- [Job item]:
Can you copy the rows word for word, everything from the line containing "Eine populäre Erläuterung der" down to the line containing "Pose et changement de rives", including both of those lines, with the pictures left out?

(Records from a dataset)

● ● ● ● ● ● ●

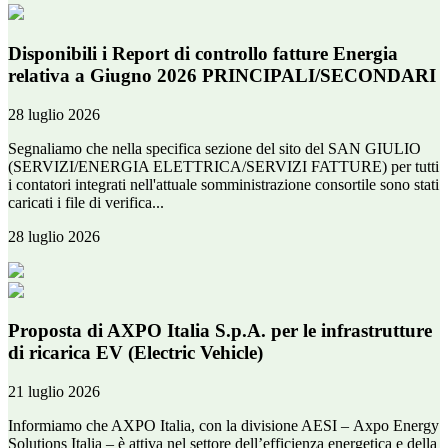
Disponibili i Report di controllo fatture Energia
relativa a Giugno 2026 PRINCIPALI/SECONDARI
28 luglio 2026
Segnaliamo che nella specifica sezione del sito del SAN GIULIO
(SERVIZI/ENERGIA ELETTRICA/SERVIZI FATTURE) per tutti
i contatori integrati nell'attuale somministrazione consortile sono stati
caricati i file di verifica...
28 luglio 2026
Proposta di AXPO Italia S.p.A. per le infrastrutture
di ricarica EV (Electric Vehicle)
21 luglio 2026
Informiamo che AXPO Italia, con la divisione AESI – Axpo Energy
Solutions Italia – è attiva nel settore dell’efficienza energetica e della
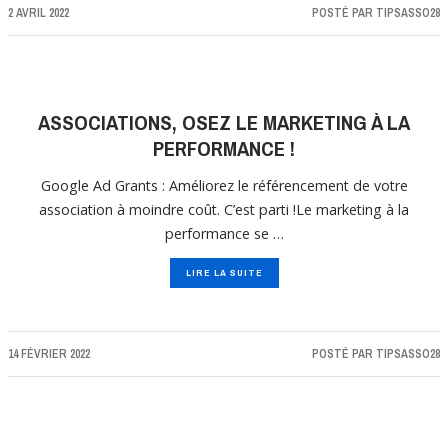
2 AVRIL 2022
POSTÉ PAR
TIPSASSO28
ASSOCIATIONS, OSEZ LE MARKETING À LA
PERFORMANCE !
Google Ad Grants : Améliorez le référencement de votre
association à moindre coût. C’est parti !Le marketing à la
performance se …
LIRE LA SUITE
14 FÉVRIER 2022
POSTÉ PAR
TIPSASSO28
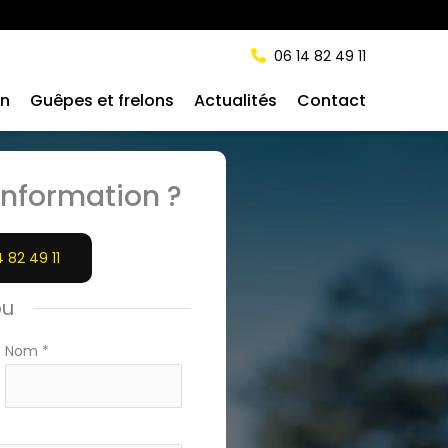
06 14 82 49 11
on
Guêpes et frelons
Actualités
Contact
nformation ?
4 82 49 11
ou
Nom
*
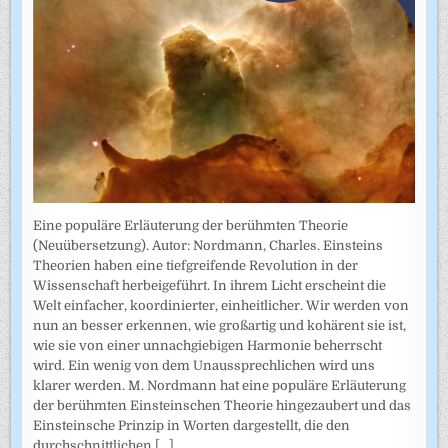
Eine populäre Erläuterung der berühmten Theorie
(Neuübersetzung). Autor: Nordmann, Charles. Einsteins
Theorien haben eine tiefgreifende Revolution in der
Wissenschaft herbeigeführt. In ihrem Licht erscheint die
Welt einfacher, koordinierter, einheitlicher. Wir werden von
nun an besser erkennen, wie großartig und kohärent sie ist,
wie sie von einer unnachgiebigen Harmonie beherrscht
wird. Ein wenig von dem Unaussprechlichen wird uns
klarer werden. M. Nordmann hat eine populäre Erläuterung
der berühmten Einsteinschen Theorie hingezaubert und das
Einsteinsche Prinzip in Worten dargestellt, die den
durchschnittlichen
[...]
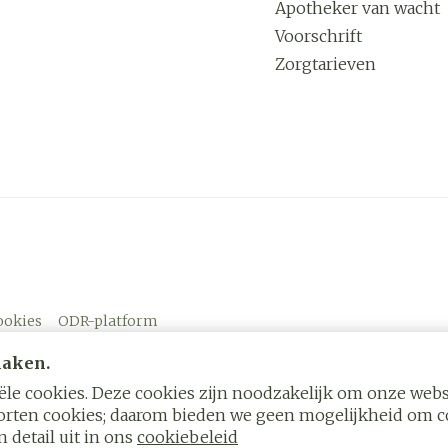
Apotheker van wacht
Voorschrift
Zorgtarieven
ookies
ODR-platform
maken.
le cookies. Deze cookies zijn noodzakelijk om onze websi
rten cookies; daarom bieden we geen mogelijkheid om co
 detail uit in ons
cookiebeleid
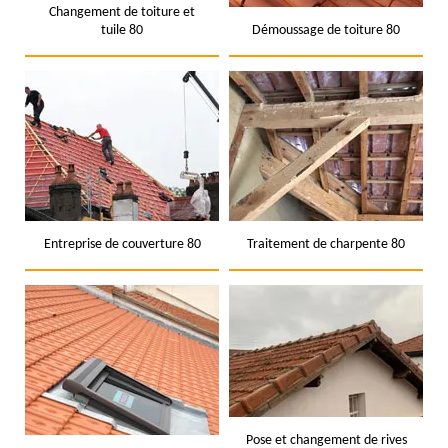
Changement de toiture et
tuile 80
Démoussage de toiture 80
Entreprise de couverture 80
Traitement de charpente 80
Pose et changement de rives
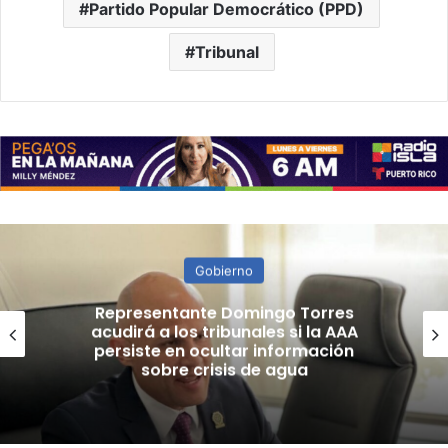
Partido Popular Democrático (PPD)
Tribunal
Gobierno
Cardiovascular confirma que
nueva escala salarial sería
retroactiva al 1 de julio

● ● ● ● ● ● ●

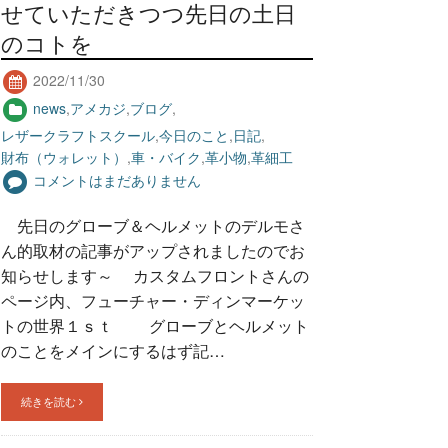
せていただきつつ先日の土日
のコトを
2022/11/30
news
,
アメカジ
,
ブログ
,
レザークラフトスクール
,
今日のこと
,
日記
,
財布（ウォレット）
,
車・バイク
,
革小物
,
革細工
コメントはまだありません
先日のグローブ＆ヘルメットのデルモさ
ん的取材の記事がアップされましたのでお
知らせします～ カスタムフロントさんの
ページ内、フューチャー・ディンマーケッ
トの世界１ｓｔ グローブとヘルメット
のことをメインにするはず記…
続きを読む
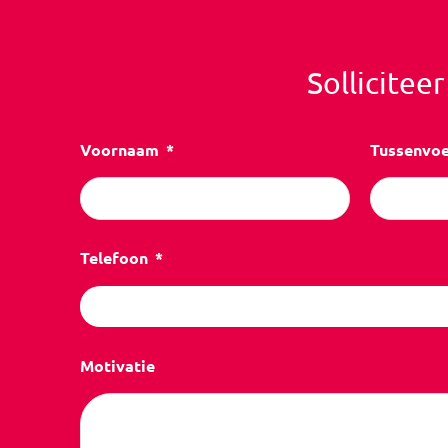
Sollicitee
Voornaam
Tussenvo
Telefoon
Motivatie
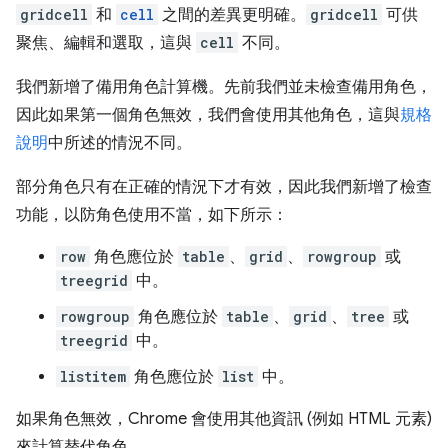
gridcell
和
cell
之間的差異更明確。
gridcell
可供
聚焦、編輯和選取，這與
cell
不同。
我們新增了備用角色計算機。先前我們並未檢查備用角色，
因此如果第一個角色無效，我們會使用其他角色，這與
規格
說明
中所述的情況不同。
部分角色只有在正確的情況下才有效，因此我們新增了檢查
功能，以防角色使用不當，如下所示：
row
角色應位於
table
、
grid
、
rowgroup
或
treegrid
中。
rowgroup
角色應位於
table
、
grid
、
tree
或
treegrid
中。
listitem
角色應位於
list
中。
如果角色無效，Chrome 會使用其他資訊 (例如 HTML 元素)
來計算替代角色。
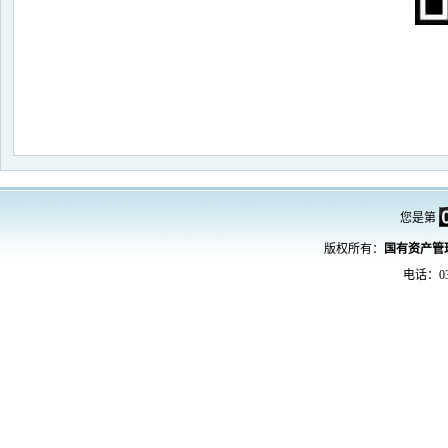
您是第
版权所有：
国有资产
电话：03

● ● ● ● ● ● ●

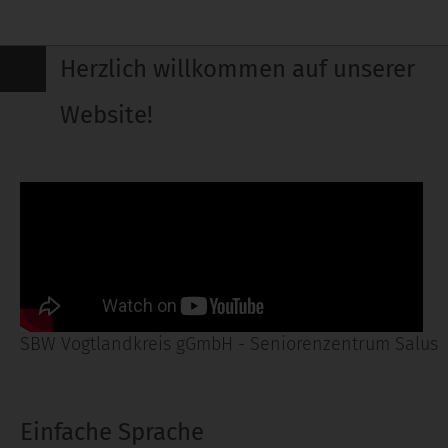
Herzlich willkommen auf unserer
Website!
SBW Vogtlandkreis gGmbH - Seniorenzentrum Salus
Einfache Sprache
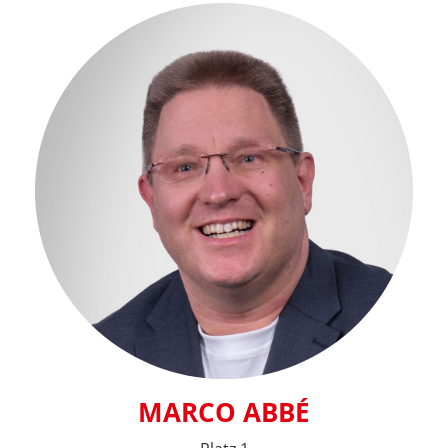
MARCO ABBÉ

● ● ● ● ● ● ●

- [Solution for this exercise]:
Eine populäre Erläuterung der berühmten Theorie
(Neuübersetzung). Autor: Nordmann, Charles. Einsteins
Theorien haben eine tiefgreifende Revolution in der
Wissenschaft herbeigeführt. In ihrem Licht erscheint die
Welt einfacher, koordinierter, einheitlicher. Wir werden von
nun an besser erkennen, wie großartig und kohärent sie ist,
wie sie von einer unnachgiebigen Harmonie beherrscht
wird. Ein wenig von dem Unaussprechlichen wird uns
klarer werden. M. Nordmann hat eine populäre Erläuterung
der berühmten Einsteinschen Theorie hingezaubert und das
Einsteinsche Prinzip in Worten dargestellt, die den
durchschnittlichen
[...]
Apotheker van wacht
Voorschrift
Zorgtarieven
ookies
ODR-platform
maken.
le cookies. Deze cookies zijn noodzakelijk om onze websi
rten cookies; daarom bieden we geen mogelijkheid om co
 detail uit in ons
cookiebeleid
Changement de toiture et
tuile 80
Démoussage de toiture 80
Entreprise de couverture 80
Traitement de charpente 80
Pose et changement de rives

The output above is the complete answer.